PASSAGE PROVIDED =>
--- START ---

All libraries will open at noon on Thursday, February 22, due to inclement weather.
It often happens that a new film or TV series creates interest in an older book. The Handmaid’s Tale by Margaret Atwood is such a case. Already made into a movie in 1990, it soon will be streaming on Hulu as an original series starring Elizabeth Moss (Mad Men), Joseph Fiennes, and Alexis Bledel (Gilmore Girls), which has rocketed this 1986 dystopian novel back into popularity. Offred is a Handmaid in the Republic of Gilead, who serves in the household of the Commander and his wife in a time of severely declining birthrates. Offred’s value is her fertility, and if she fails to become pregnant by the Commander, she will be exiled to the dangerously polluted Colonies. The Handmaid’s Tale is full of so many women’s rights issues, which parallel many of the same issues in 2017. While you are waiting on a copy of The Handmaid’s Tale, available in print and ebook, dive right in to one of these:
The Children of Men by P.D. James
This 1992 novel takes place in the year 2021 (4 years from now!), and no babies have been born since 1995. As in The Handmaid’s Tale, infertility threatens to end the human race, and when the world’s youngest person dies there seems little hope for the future. The breakdown of society includes rounding up immigrants into detention camps before deportation, euthanasia, and a brutal police state. P.D. James is best known for her mystery novels, but this dystopian tale of the future is a fabulous read. It is available in several formats, including the DVD of the 2006 movie starring Clive Owen, Julianne Moore, and Michael Caine.
Daughters of the North by Sarah Hall
This is another dystopian novel set in England, where people have been herded into urban centers, and reproductive rights are obtained only by lottery. Unlike The Handmaid’s Tale and The Children of Men, overpopulation is the issue, and the Authority can require the sterilization of any woman of childbearing age. “Sister” manages to break away from her repressive life, and flees to Carhullan to a group of women called “unofficials.”

--- END ---

ENTRIES SHOWN =>
--- START ---

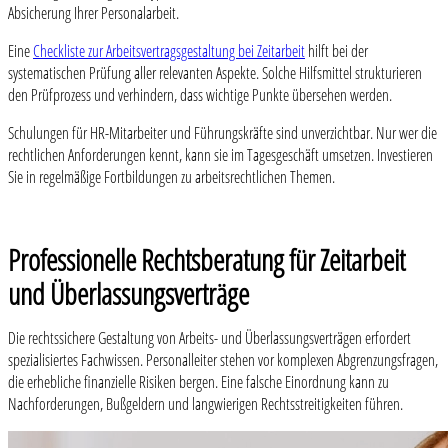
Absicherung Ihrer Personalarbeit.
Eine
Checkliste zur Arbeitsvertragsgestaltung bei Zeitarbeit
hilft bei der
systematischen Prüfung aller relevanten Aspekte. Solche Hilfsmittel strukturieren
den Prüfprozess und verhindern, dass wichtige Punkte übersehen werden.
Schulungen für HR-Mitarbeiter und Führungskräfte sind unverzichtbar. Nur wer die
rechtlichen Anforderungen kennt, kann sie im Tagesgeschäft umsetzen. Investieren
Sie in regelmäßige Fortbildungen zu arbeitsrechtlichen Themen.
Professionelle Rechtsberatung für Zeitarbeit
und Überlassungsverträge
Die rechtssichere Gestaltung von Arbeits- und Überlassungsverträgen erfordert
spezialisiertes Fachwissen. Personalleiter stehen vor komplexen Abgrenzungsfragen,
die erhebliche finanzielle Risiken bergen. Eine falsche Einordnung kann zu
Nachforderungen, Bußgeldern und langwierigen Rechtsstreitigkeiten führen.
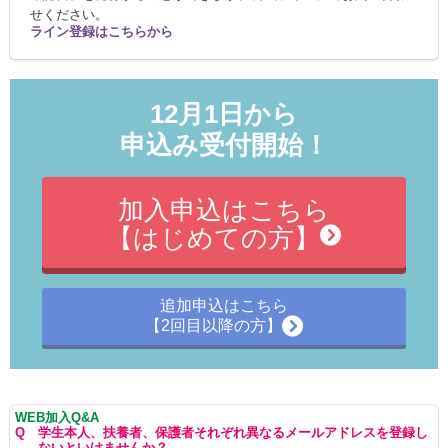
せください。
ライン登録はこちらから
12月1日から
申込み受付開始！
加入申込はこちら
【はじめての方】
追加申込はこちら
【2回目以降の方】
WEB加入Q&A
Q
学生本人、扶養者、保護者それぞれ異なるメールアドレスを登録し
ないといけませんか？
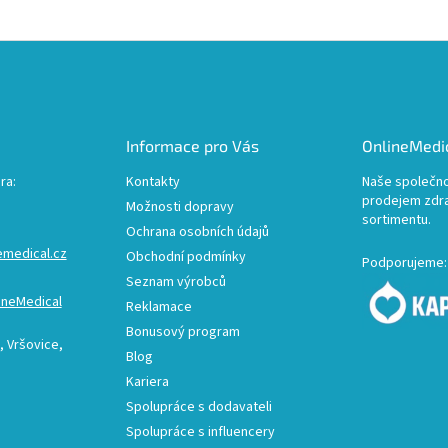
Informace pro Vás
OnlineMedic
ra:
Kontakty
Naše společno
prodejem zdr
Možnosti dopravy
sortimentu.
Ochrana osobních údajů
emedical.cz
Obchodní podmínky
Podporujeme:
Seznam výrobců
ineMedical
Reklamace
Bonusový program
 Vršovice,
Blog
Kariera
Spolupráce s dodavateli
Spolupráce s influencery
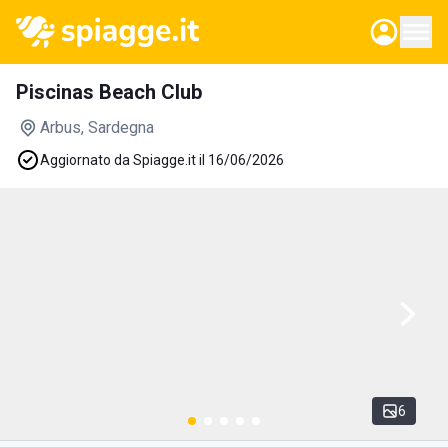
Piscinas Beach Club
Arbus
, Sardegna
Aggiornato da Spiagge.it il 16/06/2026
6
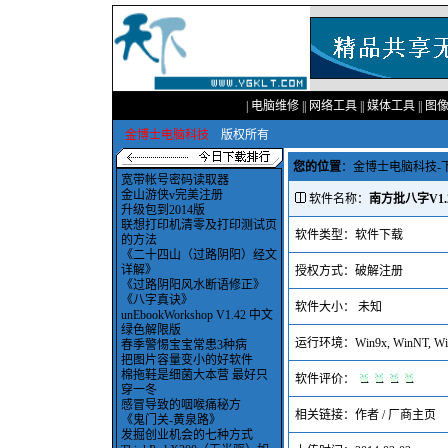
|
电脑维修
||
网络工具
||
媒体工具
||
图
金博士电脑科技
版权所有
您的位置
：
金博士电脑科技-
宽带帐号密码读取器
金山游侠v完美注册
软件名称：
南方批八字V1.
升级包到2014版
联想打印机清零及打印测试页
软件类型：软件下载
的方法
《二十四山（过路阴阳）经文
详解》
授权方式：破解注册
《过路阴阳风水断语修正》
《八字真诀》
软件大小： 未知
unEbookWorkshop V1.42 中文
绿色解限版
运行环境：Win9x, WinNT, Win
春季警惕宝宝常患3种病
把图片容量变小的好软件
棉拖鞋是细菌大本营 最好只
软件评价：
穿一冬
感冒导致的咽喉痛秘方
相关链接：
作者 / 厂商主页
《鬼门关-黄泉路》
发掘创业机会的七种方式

--- END ---

WHAT TO WORK ON =>
Can you turn the reading list's paragraph that begins "This 1992 novel takes place" into a short bulleted list of its main facts?

ANSWER TO THIS EXERCISE =>
- The 1992 novel is set in 2021, and no babies have been born since 1995.
- As in The Handmaid's Tale, infertility threatens to end the human race. When the world's youngest person dies, little hope seems left.
- Society's breakdown includes immigrants rounded up into detention camps before deportation, euthanasia, and a brutal police state.
- P.D. James is best known for mystery novels, but this dystopian tale is a fabulous read.
- It is available in several formats, including the DVD of the 2006 movie starring Clive Owen, Julianne Moore, and Michael Caine.